# Kenpo in the South Dallas area



## KenpoTex (Apr 5, 2004)

Can anyone recomend a good EPAK school in the southern part of the Dallas metro area?  I have a sister that goes to college in Waxahachie and I'm trying to find a place to send her for some women's self-defense (I finally got her to agree to take an S.D. course).  Any help would be appreciated.


----------



## Old Guy (Apr 5, 2004)

The closest/easiest that I know of for her to get to would be either near DFW Airport in Colleyville(Rob Hazlewood) or Irving(Rick Fowler).  There may be others down south, but I am not aware of them.  Colleyville has a lot of classes so it would provide good flexibility.  I am not sure of Irving.

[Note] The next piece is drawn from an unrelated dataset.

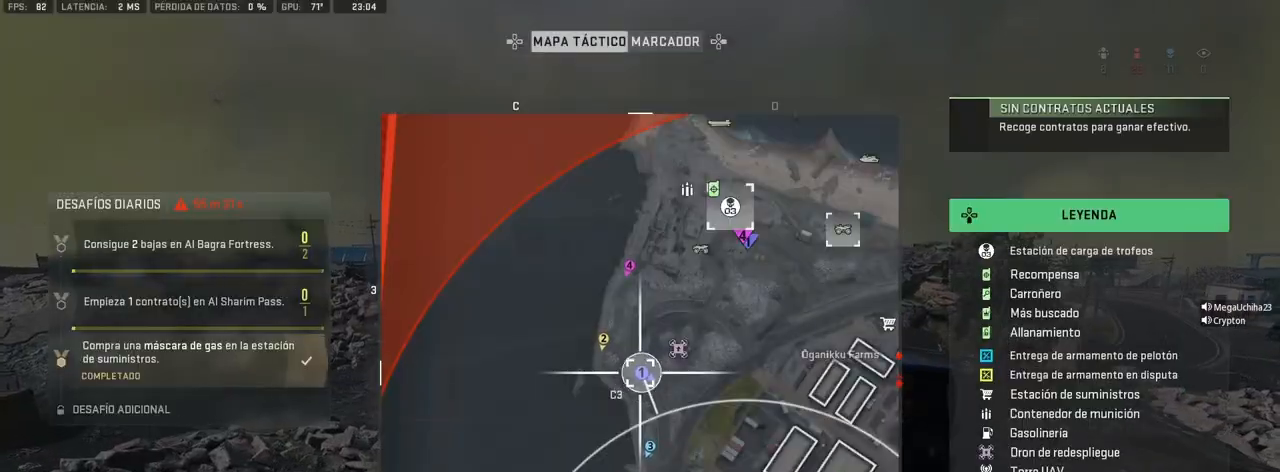
{"buttons": [], "left_stick": "up-left", "right_stick": "up-right", "events": [[100, "right_stick", "down-right"], [300, "right_stick", "right"], [433, "right_stick", "up-right"]]}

www.kenporocks.com for info on Colleyville.


----------



## Michael Billings (Apr 5, 2004)

Bill Piper   
Steve Tapper   
Keith Gorum   
Tommy Burks - my teacher is up in Decatur (His ranch is actually Northwest of there, so probably not a good option). 
  In no certain order.
 -MB


----------



## Old Guy (Apr 5, 2004)

Keith Gorham has closed his N. Richland Hills studio.  I believe he has moved it east of Dallas to Mesquite.  I am not positive about whether or where he has moved it to.  I believe there is a person, Clayton Johns (3rd or 4th Dan) teaching American Karate.  He has a Kenpo background.  He is in the Arlington area.  

OG


----------



## molson (Apr 5, 2004)

Anyone know where mr. Gorham has moved to?


----------



## Kenpo Yahoo (Apr 5, 2004)

Keith Gorham does not have a school at this time.  Bill Piper took over the schools location.


----------



## KenpoTex (Apr 6, 2004)

Thanks for the info.  I think I'll check out the one in Colleyville.


----------



## Michael Billings (Apr 6, 2004)

They are hosting a John Sepulveda (head of my Association), on May 1st.  Something else that could be fun to attend or watch.

 -Michael


----------



## molson (Apr 6, 2004)

Great, I want to start to attend some seminars in the Dallas area.


----------



## Kalicombat (Apr 10, 2004)

Tim Bulot has a school in the Dallas area, near Irving I believe. I visited his school two years ago and have worked with his students at seminars. He is a class act and his students are a testament to as much. 

Gary C.


----------



## Shiatsu (Apr 26, 2004)

There are a few kajukembo schools in the area as well if you are interested.


----------